1. “A little” spicy means “train the dragon within you”

If you are a non-spicy-eater like me and your waiter is telling you that your food it’s going to be a little spicy, you should order a gallon of water too. They categorize spiciness differently from us. I bet they can eat hot charcoal with no problem and say it is a little hot.


2.  The drinks are too sweet

The gastronomy here is at its extremes; if the food is really spicy the drinks will be really sweet too. Just ask without any sugar, by default, when you order a drink. Don’t worry, it will still be sweet, but not as much as giving you diabetes, from the first glass.

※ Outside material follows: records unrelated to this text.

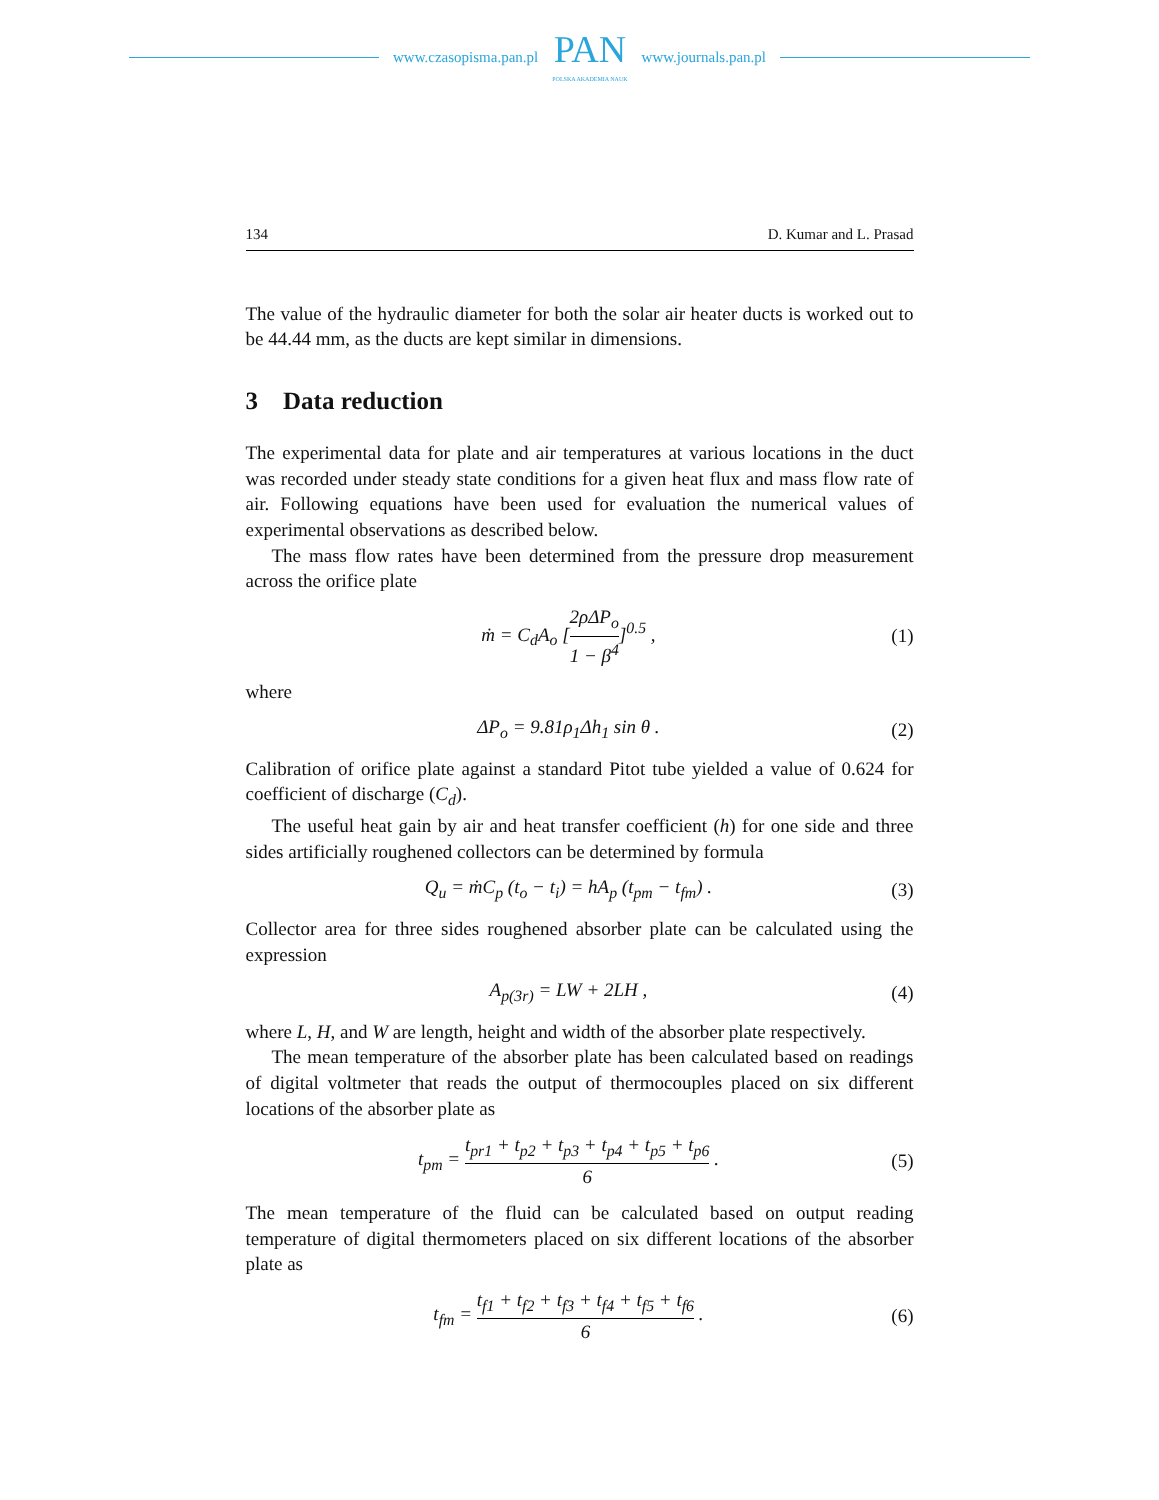www.czasopisma.pan.pl
PAN
POLSKA AKADEMIA NAUK
www.journals.pan.pl
134 D. Kumar and L. Prasad
The value of the hydraulic diameter for both the solar air heater ducts is worked out to be 44.44 mm, as the ducts are kept similar in dimensions.
3 Data reduction
The experimental data for plate and air temperatures at various locations in the duct was recorded under steady state conditions for a given heat flux and mass flow rate of air. Following equations have been used for evaluation the numerical values of experimental observations as described below.
The mass flow rates have been determined from the pressure drop measurement across the orifice plate
ṁ = C<sub>d</sub>A<sub>o</sub> [2ρΔP<sub>o</sub> 1 − β<sup>4</sup>]<sup>0.5</sup> , (1)
where
ΔP<sub>o</sub> = 9.81ρ<sub>1</sub>Δh<sub>1</sub> sin θ . (2)
Calibration of orifice plate against a standard Pitot tube yielded a value of 0.624 for coefficient of discharge (C<sub>d</sub>).
The useful heat gain by air and heat transfer coefficient (h) for one side and three sides artificially roughened collectors can be determined by formula
Q<sub>u</sub> = ṁC<sub>p</sub> (t<sub>o</sub> − t<sub>i</sub>) = hA<sub>p</sub> (t<sub>pm</sub> − t<sub>fm</sub>) . (3)
Collector area for three sides roughened absorber plate can be calculated using the expression
A<sub>p(3r)</sub> = LW + 2LH , (4)
where L, H, and W are length, height and width of the absorber plate respectively.
The mean temperature of the absorber plate has been calculated based on readings of digital voltmeter that reads the output of thermocouples placed on six different locations of the absorber plate as
t<sub>pm</sub> = t<sub>pr1</sub> + t<sub>p2</sub> + t<sub>p3</sub> + t<sub>p4</sub> + t<sub>p5</sub> + t<sub>p6</sub> 6 . (5)
The mean temperature of the fluid can be calculated based on output reading temperature of digital thermometers placed on six different locations of the absorber plate as
t<sub>fm</sub> = t<sub>f1</sub> + t<sub>f2</sub> + t<sub>f3</sub> + t<sub>f4</sub> + t<sub>f5</sub> + t<sub>f6</sub> 6 . (6)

3. Using only the fork and a spoon

You’ll get used to utilize only the fork and the spoon for everything that you eat, for example the soup, by pulling the noodles onto the spoon with the fork or to cut the fried chicken with the edge of the spoon. It’s an art. 😉


4. Use only the right hand

Here, people assigned different tasks to their hands, and the left one got the shitty ones, literally. They use only the right hand, when they eat the food directly with their hand and, also when they give something to somebody, as a sign of respect. The left hand is considered dirty because they use it when they go to the bathroom.

I have a question: do they know that hands do meet during the day?


5. No tissue for your issues, at the bathroom

Buut they have a little hose, on the floor, next to the toilet. And yes, you guessed right, here the left hand comes in, to do the job. They say is more hygienic than the paper. Ok?!?


6. You should always have a jacket on you

SE Asia is hot, like really hot so, the people here like cold, really cold. The AC is set to 16 degrees Celcius, at all times. It’s above my understanding why does it have to be this cold. First time I traveled with the metro I thought I’m going back in time, to ice age. I’ve learned my lesson, now I carry all the time a jacket or a sleeping bag if I have to sleep on a night bus.


My relationship with Asia is not a dull one. Every day it surprises me with something: weird traditions, bean candies or a romantic dinner on the highway, between cars. It’s a true love story.